§ Extrait de page:
:::::

Knowledge is a deadly friend when no one sets the rules. The fate of all mankind I see is in the hands of fools. King Crimson - Epitaph (1969)

Penser est-il devenu tabou ?

Écrit par Paul Renard. Publié dans Humeurs du moment

"Apprenez à penser par vous-même, sinon d'autres le feront pour vous", nous dit très justement Jean-Pierre Petit. Mais "penser" est-il en passe de devenir tabou ?

Voilà bien une question que l'on peut se poser en ces temps troublés. Troublés par les violences actuelles, les crises économiques à répétition ou encore par la pensée unique que veulent nous imposer les gouvernements par l'intermédiaire des médias, aujourd'hui quasiment tous au pouvoir de puissances industrielles ou financières.

Nexus105

Et c'est la question que se pose la revue Nexus dans son numéro 105 de juillet/août 2016, que je vous invite très fortement à lire, tant j'adhère à ce qui est dit et très largement étayé de preuves, comme toujours avec cette excellente revue qui, rappelons-le, est totalement indépendante, sans publicité, et donc non susceptible d'être "achetée" par un quelconque lobby.

 

Tout d'abord, on y parle de la théorie sur la "théorie du complot". Les récents évènements dramatiques ont en effet poussé les gouvernements, dont le nôtre, à réagir face à ces "théories du complot". On a, en effet, observé, particulièrement suite à l'attentat de Charlie Hebdo, des commentaires sceptiques dans les écoles sur les vrais responsables de ces horreurs. L'Education Nationale a donc demandé, ce qui, somme toute est légitime, aux professeurs des écoles de réagir face à ces extravagances, bien souvent délirantes et surtout infondées. Mais c'était aussi ouvrir une boîte de Pandore qui fait que toute personne contestant les versions officielles de tel ou tel fait, deviennent de facto des "conspirationnistes" en puissance, au point que des lanceurs d'alerte se voient de plus en plus condamnés par les tribunaux, sous couvert de "conspirationnisme" !

:::::

§ Énoncé:
Rédigez la suite du billet sur la pensée devenue taboue, en reprenant juste après sa dernière phrase.

Extraits de données:
:::::

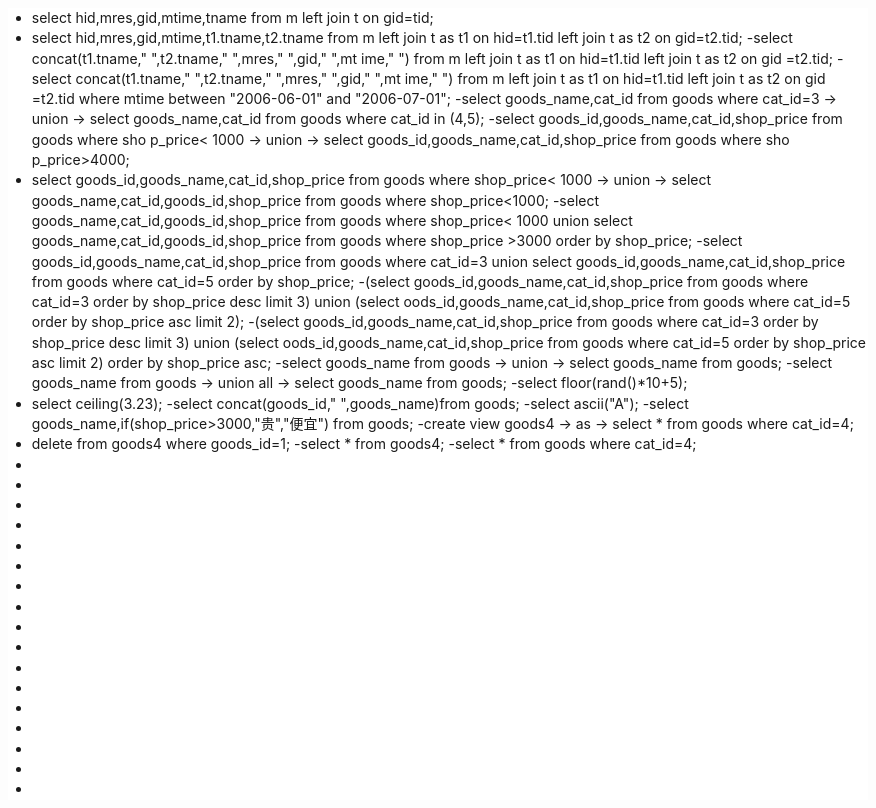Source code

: - select hid,mres,gid,mtime,tname from m left join t on gid=tid;
- select hid,mres,gid,mtime,t1.tname,t2.tname from m left join t as
 t1 on hid=t1.tid left join t as t2 on gid=t2.tid;
-select concat(t1.tname,"       ",t2.tname," ",mres," ",gid," ",mt
ime," ") from m left join t as t1 on hid=t1.tid left join t as t2 on gid
=t2.tid;
-select concat(t1.tname,"       ",t2.tname," ",mres," ",gid," ",mt
ime," ") from m left join t as t1 on hid=t1.tid left join t as t2 on gid
=t2.tid where mtime between "2006-06-01" and "2006-07-01";
-select goods_name,cat_id from goods where cat_id=3
    -> union
    -> select goods_name,cat_id from goods where cat_id in (4,5);
-select goods_id,goods_name,cat_id,shop_price from goods where sho
p_price< 1000
    -> union
    -> select goods_id,goods_name,cat_id,shop_price from goods where sho
p_price>4000;
- select goods_id,goods_name,cat_id,shop_price from goods where shop_price< 1000
    -> union
    -> select goods_name,cat_id,goods_id,shop_price from goods where shop_price<1000;
-select goods_name,cat_id,goods_id,shop_price from goods where shop_price< 1000 union select goods_name,cat_id,goods_id,shop_price from goods where shop_price >3000 order by shop_price;
-select goods_id,goods_name,cat_id,shop_price from goods where cat_id=3 union select goods_id,goods_name,cat_id,shop_price from goods where cat_id=5 order by shop_price;
-(select goods_id,goods_name,cat_id,shop_price from goods where cat_id=3 order by shop_price desc limit 3) union (select oods_id,goods_name,cat_id,shop_price from goods where cat_id=5 order by shop_price asc limit 2);
-(select goods_id,goods_name,cat_id,shop_price from goods where cat_id=3 order by shop_price desc limit 3) union (select oods_id,goods_name,cat_id,shop_price from goods where cat_id=5 order by shop_price asc limit 2) order by shop_price asc;
-select goods_name from goods
    -> union
    -> select goods_name from goods;
-select goods_name from goods
    -> union all
    -> select goods_name from goods;
-select floor(rand()*10+5);
- select ceiling(3.23);
-select concat(goods_id," ",goods_name)from goods;
-select ascii("A");
-select goods_name,if(shop_price>3000,"贵","便宜") from goods;
-create view goods4
    -> as
    -> select * from goods where cat_id=4;
- delete from goods4 where goods_id=1;
-select * from goods4;
-select * from goods where cat_id=4;
-
-
-
-
-
-
-
-
-
-
-
-
-
-
-
-
-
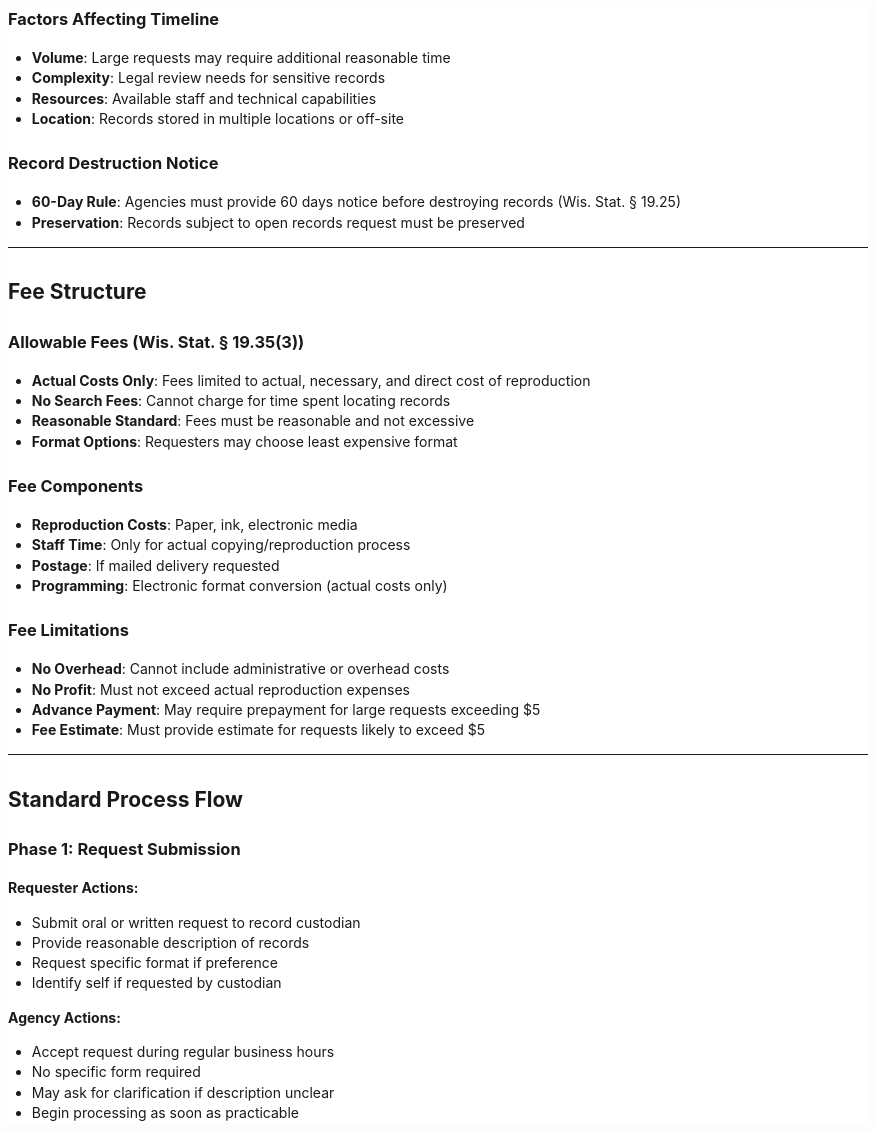 ### Factors Affecting Timeline
- **Volume**: Large requests may require additional reasonable time
- **Complexity**: Legal review needs for sensitive records
- **Resources**: Available staff and technical capabilities
- **Location**: Records stored in multiple locations or off-site

### Record Destruction Notice
- **60-Day Rule**: Agencies must provide 60 days notice before destroying records (Wis. Stat. § 19.25)
- **Preservation**: Records subject to open records request must be preserved

---

## Fee Structure

### Allowable Fees (Wis. Stat. § 19.35(3))
- **Actual Costs Only**: Fees limited to actual, necessary, and direct cost of reproduction
- **No Search Fees**: Cannot charge for time spent locating records
- **Reasonable Standard**: Fees must be reasonable and not excessive
- **Format Options**: Requesters may choose least expensive format

### Fee Components
- **Reproduction Costs**: Paper, ink, electronic media
- **Staff Time**: Only for actual copying/reproduction process
- **Postage**: If mailed delivery requested
- **Programming**: Electronic format conversion (actual costs only)

### Fee Limitations
- **No Overhead**: Cannot include administrative or overhead costs
- **No Profit**: Must not exceed actual reproduction expenses
- **Advance Payment**: May require prepayment for large requests exceeding $5
- **Fee Estimate**: Must provide estimate for requests likely to exceed $5

---

## Standard Process Flow

### Phase 1: Request Submission
**Requester Actions:**
- Submit oral or written request to record custodian
- Provide reasonable description of records
- Request specific format if preference
- Identify self if requested by custodian

**Agency Actions:**
- Accept request during regular business hours
- No specific form required
- May ask for clarification if description unclear
- Begin processing as soon as practicable
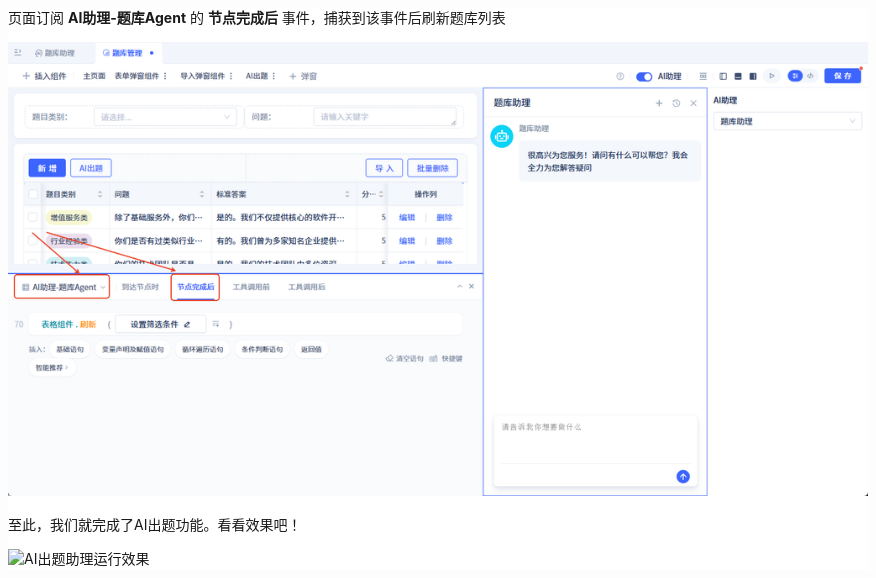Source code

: 页面订阅 **AI助理-题库Agent** 的 **节点完成后** 事件，捕获到该事件后刷新题库列表

![题库管理页面刷新题库列表](./img/题库管理-刷新表格.png)

至此，我们就完成了AI出题功能。看看效果吧！

![AI出题助理运行效果](./img/出题.gif)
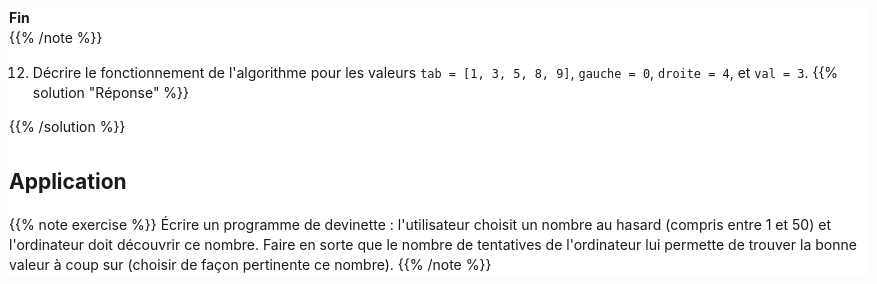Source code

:**Fin**  
{{% /note %}}

12. Décrire le fonctionnement de l'algorithme pour les valeurs `tab = [1, 3, 5, 8, 9]`, `gauche = 0`, `droite = 4`, et `val = 3`.
{{% solution "Réponse" %}}

{{% /solution %}}

## Application

{{% note exercise %}}
Écrire un programme de devinette&nbsp;: l'utilisateur choisit un nombre au hasard (compris entre 1 et 50) et l'ordinateur doit découvrir ce nombre. Faire en sorte que le nombre de tentatives de l'ordinateur lui permette de trouver la bonne valeur à coup sur (choisir de façon pertinente ce nombre).
{{% /note %}}
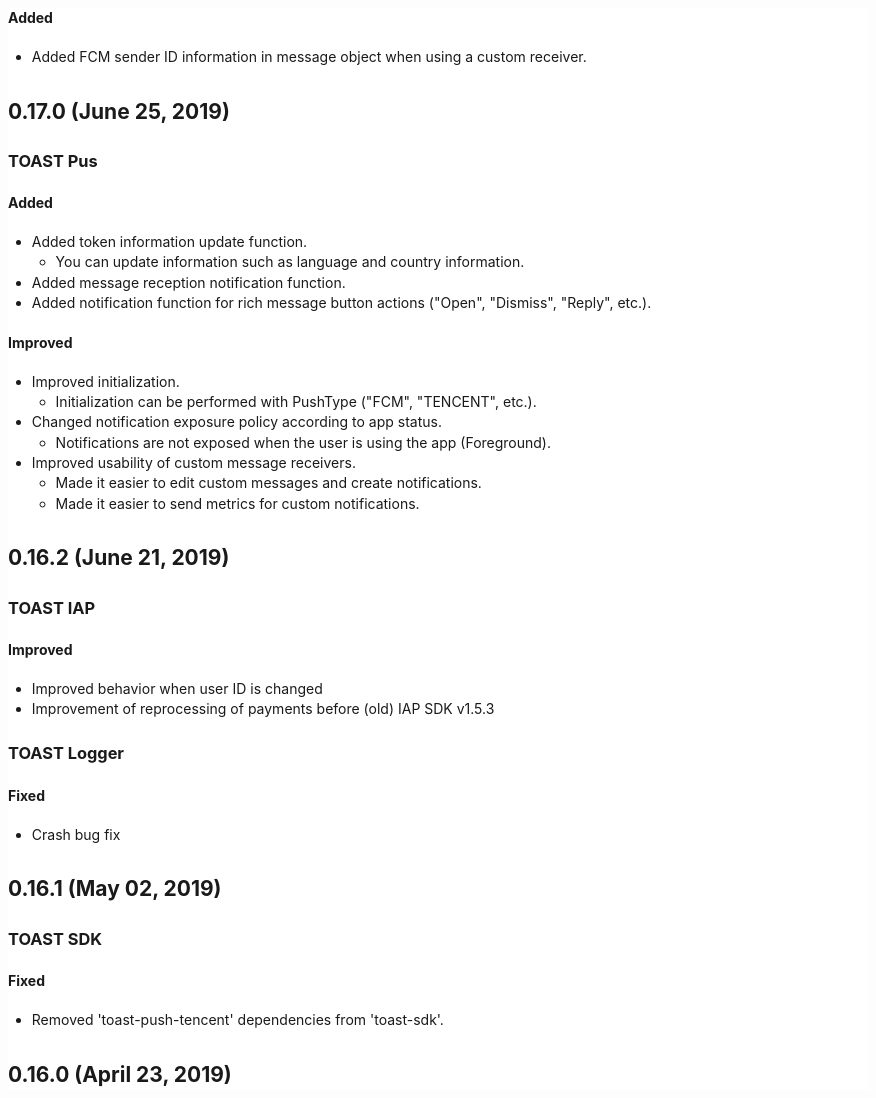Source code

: #### Added

* Added FCM sender ID information in message object when using a custom receiver.

## 0.17.0 (June 25, 2019)

### TOAST Pus

#### Added

* Added token information update function.
    * You can update information such as language and country information.
* Added message reception notification function.
* Added notification function for rich message button actions ("Open", "Dismiss", "Reply", etc.).

#### Improved

* Improved initialization.
    * Initialization can be performed with PushType ("FCM", "TENCENT", etc.).
* Changed notification exposure policy according to app status.
    * Notifications are not exposed when the user is using the app (Foreground).
* Improved usability of custom message receivers.
    * Made it easier to edit custom messages and create notifications.
    * Made it easier to send metrics for custom notifications.

## 0.16.2 (June 21, 2019)

### TOAST IAP

#### Improved

* Improved behavior when user ID is changed
* Improvement of reprocessing of payments before (old) IAP SDK v1.5.3

### TOAST Logger

#### Fixed

* Crash bug fix

## 0.16.1 (May 02, 2019)

### TOAST SDK

#### Fixed

* Removed 'toast-push-tencent' dependencies from 'toast-sdk'.

## 0.16.0 (April 23, 2019)
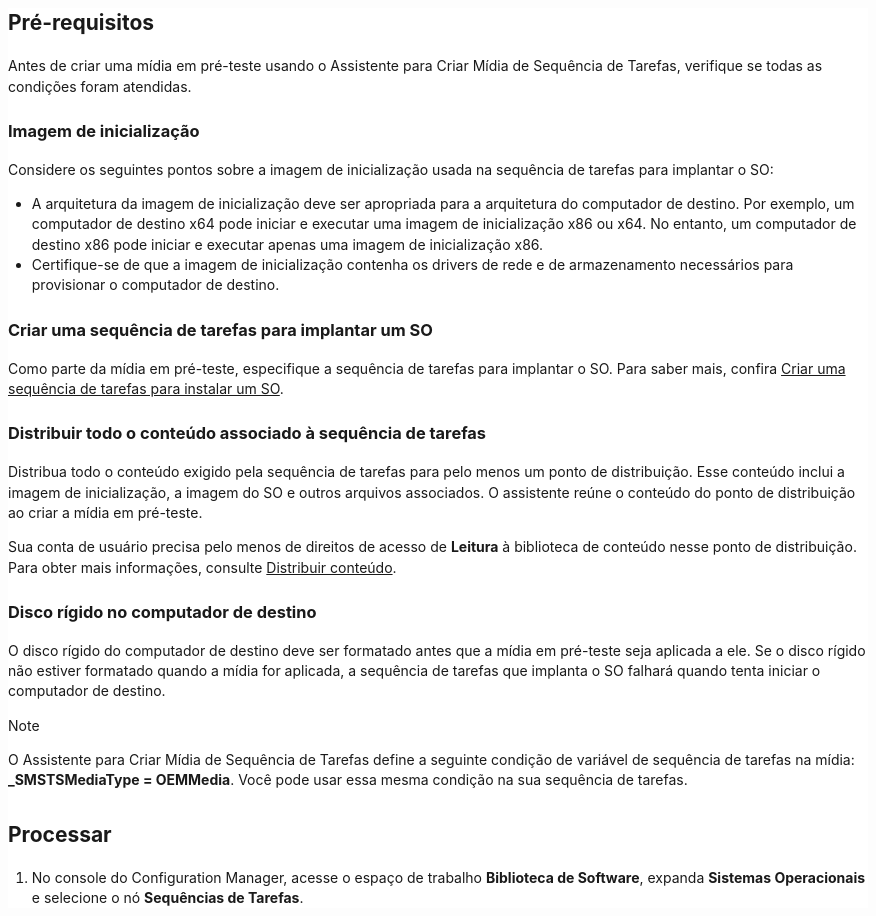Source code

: 
## <a name="prerequisites"></a>Pré-requisitos

Antes de criar uma mídia em pré-teste usando o Assistente para Criar Mídia de Sequência de Tarefas, verifique se todas as condições foram atendidas.

### <a name="boot-image"></a>Imagem de inicialização

Considere os seguintes pontos sobre a imagem de inicialização usada na sequência de tarefas para implantar o SO:

- A arquitetura da imagem de inicialização deve ser apropriada para a arquitetura do computador de destino. Por exemplo, um computador de destino x64 pode iniciar e executar uma imagem de inicialização x86 ou x64. No entanto, um computador de destino x86 pode iniciar e executar apenas uma imagem de inicialização x86.
- Certifique-se de que a imagem de inicialização contenha os drivers de rede e de armazenamento necessários para provisionar o computador de destino.

### <a name="create-a-task-sequence-to-deploy-an-os"></a>Criar uma sequência de tarefas para implantar um SO

Como parte da mídia em pré-teste, especifique a sequência de tarefas para implantar o SO. Para saber mais, confira [Criar uma sequência de tarefas para instalar um SO](/sccm/osd/deploy-use/create-a-task-sequence-to-install-an-operating-system).

### <a name="distribute-all-content-associated-with-the-task-sequence"></a>Distribuir todo o conteúdo associado à sequência de tarefas

Distribua todo o conteúdo exigido pela sequência de tarefas para pelo menos um ponto de distribuição. Esse conteúdo inclui a imagem de inicialização, a imagem do SO e outros arquivos associados. O assistente reúne o conteúdo do ponto de distribuição ao criar a mídia em pré-teste.

Sua conta de usuário precisa pelo menos de direitos de acesso de **Leitura** à biblioteca de conteúdo nesse ponto de distribuição. Para obter mais informações, consulte [Distribuir conteúdo](/sccm/core/servers/deploy/configure/deploy-and-manage-content#bkmk_distribute).

### <a name="hard-drive-on-the-destination-computer"></a>Disco rígido no computador de destino

O disco rígido do computador de destino deve ser formatado antes que a mídia em pré-teste seja aplicada a ele. Se o disco rígido não estiver formatado quando a mídia for aplicada, a sequência de tarefas que implanta o SO falhará quando tenta iniciar o computador de destino.

> [!NOTE]  
> O Assistente para Criar Mídia de Sequência de Tarefas define a seguinte condição de variável de sequência de tarefas na mídia: **_SMSTSMediaType = OEMMedia**. Você pode usar essa mesma condição na sua sequência de tarefas.  


## <a name="process"></a>Processar

1. No console do Configuration Manager, acesse o espaço de trabalho **Biblioteca de Software**, expanda **Sistemas Operacionais** e selecione o nó **Sequências de Tarefas**.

:::::

§ Réponse finale:
Je me souviens qu'avec mon ami médecin, nous nous interrogions sur les circonstances de l'affaire DSK. Notre idée de base était la suivante : à qui profite le crime ? Première question : pourquoi un homme possédant un superbe appartement à Manhattan irait-il louer une suite onéreuse à quelques pas de chez lui dans un hôtel, si ce n'était pour un "plan hot" ? A partir de là, on pouvait supposer que toute cette affaire se résumer à une simple histoire de sexe tarifé, probablement récurrente dans cet hôtel. Histoire qui s'est terminée, comme on le sait, par son arrestation, la perte de son poste au FMI et la ruine de sa carrière politique. J'avais à l'époque évoqué cette idée dans le courrier des lecteurs d'un quotidien régional. Dès le lendemain, mon article faisait l'objet d'insultes de la part de personnes tout à fait sincères qui ne comprenaient pas comment on pouvait "défendre" un violeur. On connait la suite : l'affaire était montée de toutes pièces, comme l'a prouvé la justice. Mais le mal était fait, et bien fait. Alors restait la question : à qui profite le crime ? Trois possibilités : DSK avait accompli au FMI un travail remarquable en remettant l'organisation sur les rails ou en accordant des prêts à taux zéro à quelques pays émergeants, ce qui ne devait pas plaire à tout le monde ; deuxième : son concurrent à l'élection présidentielle chez nous. Il est clair que face à l'un des économistes les plus éminents du monde, le candidat sortant eut été littéralement laminé lors d'un éventuel débat télévisé ; et enfin, troisième : son propre camp pour de quelconques raisons carriéristes. Les trois sont crédibles et je ne m'aventurerai pas à en choisir une. Néanmoins, face à un évènement présenté à chaud, il suffisait de raisonner à froid pour détecter les failles.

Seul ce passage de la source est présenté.